Harlow, who spent six seasons in the majors beginning in 1975, is getting reacquainted with Hobgood.
“We’ve been working for a little over a month. Maybe two or three times a week,” Harlow said. “Right now, it’s just in the cage, so we’re just going through mechanics and that kind of thing. I think eventually he’ll have to have some type of tryout somewhere. But he’s progressing well. He’s in pretty good shape. The biggest thing is getting him on the field and getting him accustomed to what transpires on the field, and we hope to do that soon.
“He’s got a couple opportunities to work out with a junior college team. I don’t know when the tryouts are. I’ve heard they usually have tryouts in January. It’s just going to be a time thing, you know? But he’s in the hotbed being here in Arizona. I’m guessing that he’d have to show really good in his initial tryout and I’m just concerned that he needs to get out on the field and prove that he can play a position, and I think first base would probably be his best. But he always had power. Even when he was in high school, he had tons of power. But how does that translate now into minor league baseball?”
The odds may not favor Hobgood, “but I think he knows that and he’s preparing himself in case it doesn’t happen,” Harlow said.
“He goes to one of the performance locations in Scottsdale a couple times a week and we work out two or three times a week. He’s diligent in his work. It just depends what happens in a tryout. Mechanics right now are pretty good. Again, he hasn’t faced any live pitching, so that’s what I’m concerned about before he goes into a tryout situation. We’ll see.”
As a high-profile pitcher who didn’t pan out, Hobgood took plenty of hits from fans criticizing his lack of success and his conditioning. Some of it was ugly.

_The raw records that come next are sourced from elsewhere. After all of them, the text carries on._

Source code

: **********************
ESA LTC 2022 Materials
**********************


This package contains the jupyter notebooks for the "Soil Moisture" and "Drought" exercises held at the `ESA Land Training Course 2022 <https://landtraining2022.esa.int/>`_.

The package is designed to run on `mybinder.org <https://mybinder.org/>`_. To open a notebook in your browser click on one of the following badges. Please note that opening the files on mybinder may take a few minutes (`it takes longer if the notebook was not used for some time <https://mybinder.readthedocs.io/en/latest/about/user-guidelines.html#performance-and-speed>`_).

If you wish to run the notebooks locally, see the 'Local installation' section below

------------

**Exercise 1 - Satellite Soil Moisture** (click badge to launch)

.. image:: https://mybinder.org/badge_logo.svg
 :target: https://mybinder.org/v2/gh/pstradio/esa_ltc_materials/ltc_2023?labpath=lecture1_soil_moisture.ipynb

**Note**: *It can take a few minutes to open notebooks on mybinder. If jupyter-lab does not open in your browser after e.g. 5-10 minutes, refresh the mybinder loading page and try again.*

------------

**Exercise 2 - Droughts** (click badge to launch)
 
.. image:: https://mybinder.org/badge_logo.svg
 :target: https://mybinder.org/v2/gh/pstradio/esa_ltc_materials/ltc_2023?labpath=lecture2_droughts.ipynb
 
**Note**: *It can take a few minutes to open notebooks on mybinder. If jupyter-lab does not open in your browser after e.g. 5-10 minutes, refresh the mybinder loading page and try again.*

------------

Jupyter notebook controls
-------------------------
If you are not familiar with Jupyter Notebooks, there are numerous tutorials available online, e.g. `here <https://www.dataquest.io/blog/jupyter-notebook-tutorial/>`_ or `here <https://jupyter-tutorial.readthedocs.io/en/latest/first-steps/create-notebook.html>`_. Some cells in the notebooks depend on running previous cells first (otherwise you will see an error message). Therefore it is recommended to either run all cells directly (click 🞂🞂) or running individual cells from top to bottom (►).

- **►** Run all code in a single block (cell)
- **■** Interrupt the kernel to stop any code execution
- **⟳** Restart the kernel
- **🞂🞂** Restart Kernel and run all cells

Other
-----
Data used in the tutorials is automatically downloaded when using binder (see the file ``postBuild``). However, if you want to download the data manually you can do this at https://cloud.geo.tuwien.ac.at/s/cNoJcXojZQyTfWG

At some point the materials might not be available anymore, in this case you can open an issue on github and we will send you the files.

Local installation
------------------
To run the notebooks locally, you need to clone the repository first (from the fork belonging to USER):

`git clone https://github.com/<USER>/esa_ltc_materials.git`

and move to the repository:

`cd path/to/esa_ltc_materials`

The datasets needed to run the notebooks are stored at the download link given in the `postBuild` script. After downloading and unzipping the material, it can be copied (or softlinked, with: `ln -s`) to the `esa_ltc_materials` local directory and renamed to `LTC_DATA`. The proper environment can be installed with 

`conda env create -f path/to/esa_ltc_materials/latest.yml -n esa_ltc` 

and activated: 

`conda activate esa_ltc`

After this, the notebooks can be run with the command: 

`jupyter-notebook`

I’ll just say this: Hobgood lost his father to colon cancer when he was only 14. He’s a husband and father of two, his daughter arriving in July. He’s deeply religious and unabashedly polite. He’s got a good heart. And he’s more upset than anyone else that it didn’t work out with the Orioles.
I’ll root for him to succeed in life, in or out of baseball.
* The Orioles are continuing the interview process as they seek to hire a new pitching coach next week, and one candidate from outside the organization is Cardinals minor league pitching coordinator Tim Leveque.
Sources confirmed the Orioles’ interest in Leveque, who’s held his current job with the Cardinals since November 2013. However, he isn’t regarded as a frontrunner to replace Dave Wallace in Baltimore.
He’s just in the mix.
Leveque, who turns 37 next month, served as the Cardinals’ mechanics analyst/minor league rehab coordinator in 2013 before his promotion to his current role. He was pitching coach with the Gulf Coast League Cardinals in 2012, Single-A Quad Cities in 2010-2011, short-season Single-A Batavia in 2009 and rookie-league Johnson City in 2008.
The Tigers selected Leveque in the 29th round of the 1999 draft, but he opted for a scholarship at the University of Michigan.
Double-A Bowie pitching coach Alan Mills interviewed on Thursday. The Orioles also have interest in former Braves pitching coach Roger McDowell.